Source records:
- - -
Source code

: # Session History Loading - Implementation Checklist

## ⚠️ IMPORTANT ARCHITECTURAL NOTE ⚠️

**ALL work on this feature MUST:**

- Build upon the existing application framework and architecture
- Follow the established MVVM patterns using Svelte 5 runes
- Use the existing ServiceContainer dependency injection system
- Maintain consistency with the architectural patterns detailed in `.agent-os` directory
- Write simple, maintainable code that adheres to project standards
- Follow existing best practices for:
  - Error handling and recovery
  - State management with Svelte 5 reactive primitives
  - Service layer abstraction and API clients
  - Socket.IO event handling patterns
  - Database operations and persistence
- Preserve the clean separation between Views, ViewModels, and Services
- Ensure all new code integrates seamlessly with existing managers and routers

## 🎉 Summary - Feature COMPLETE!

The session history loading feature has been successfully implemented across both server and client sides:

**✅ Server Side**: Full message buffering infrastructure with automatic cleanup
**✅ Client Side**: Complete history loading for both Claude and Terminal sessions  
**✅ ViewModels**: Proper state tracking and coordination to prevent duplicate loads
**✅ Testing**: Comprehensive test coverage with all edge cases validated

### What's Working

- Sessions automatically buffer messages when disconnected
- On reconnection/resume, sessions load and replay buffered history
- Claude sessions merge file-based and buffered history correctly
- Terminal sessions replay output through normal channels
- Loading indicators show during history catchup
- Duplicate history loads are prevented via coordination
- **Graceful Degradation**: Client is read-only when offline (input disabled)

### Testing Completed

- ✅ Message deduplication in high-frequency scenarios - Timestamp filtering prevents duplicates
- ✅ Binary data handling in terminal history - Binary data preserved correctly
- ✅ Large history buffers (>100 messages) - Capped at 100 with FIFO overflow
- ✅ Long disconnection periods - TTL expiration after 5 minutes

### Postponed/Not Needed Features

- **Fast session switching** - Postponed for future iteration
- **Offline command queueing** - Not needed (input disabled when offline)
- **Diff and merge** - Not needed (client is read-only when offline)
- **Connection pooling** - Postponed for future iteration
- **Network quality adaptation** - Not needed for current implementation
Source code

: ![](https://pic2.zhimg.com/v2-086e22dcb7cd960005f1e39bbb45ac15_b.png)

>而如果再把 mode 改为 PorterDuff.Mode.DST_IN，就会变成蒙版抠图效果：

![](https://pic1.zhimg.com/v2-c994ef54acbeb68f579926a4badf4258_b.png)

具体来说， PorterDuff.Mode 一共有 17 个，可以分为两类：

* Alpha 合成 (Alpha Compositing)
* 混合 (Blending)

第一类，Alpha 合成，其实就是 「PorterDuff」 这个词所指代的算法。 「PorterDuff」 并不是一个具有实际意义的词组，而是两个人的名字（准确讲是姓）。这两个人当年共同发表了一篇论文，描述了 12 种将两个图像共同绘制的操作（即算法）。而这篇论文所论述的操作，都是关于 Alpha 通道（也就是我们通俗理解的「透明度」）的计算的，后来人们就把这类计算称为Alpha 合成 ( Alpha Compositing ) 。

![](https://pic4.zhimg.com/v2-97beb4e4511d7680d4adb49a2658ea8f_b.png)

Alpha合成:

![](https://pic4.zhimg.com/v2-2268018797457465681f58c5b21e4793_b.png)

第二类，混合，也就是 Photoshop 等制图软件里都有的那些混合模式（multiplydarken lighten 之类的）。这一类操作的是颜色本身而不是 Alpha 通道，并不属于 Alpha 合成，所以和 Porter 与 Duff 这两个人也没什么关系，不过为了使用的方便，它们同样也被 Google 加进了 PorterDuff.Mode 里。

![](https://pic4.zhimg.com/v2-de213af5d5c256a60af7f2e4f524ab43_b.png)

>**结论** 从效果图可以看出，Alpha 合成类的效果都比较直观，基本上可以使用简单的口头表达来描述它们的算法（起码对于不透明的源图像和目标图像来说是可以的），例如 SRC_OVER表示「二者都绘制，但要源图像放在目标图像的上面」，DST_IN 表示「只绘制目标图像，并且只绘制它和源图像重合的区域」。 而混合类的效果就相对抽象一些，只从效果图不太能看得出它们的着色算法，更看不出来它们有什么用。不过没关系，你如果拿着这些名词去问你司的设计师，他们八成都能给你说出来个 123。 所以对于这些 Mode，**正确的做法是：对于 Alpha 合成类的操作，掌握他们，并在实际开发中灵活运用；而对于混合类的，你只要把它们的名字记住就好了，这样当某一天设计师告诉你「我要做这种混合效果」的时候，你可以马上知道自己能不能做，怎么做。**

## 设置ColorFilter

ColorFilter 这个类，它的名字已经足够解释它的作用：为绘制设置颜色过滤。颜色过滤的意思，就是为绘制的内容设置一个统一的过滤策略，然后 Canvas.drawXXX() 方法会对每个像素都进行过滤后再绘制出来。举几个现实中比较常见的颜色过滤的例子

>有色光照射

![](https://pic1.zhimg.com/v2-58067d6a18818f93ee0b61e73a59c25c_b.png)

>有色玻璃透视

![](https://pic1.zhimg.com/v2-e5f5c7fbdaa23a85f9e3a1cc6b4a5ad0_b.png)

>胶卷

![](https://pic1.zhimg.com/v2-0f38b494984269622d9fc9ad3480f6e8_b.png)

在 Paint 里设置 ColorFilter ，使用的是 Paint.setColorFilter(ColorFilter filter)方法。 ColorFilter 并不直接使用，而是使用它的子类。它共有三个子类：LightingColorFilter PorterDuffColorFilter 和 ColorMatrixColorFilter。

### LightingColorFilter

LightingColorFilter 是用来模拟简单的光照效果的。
- - -
Please show every line in the entries above that contains the word "both".

The session history loading feature has been successfully implemented across both server and client sides:
**✅ Client Side**: Complete history loading for both Claude and Terminal sessions  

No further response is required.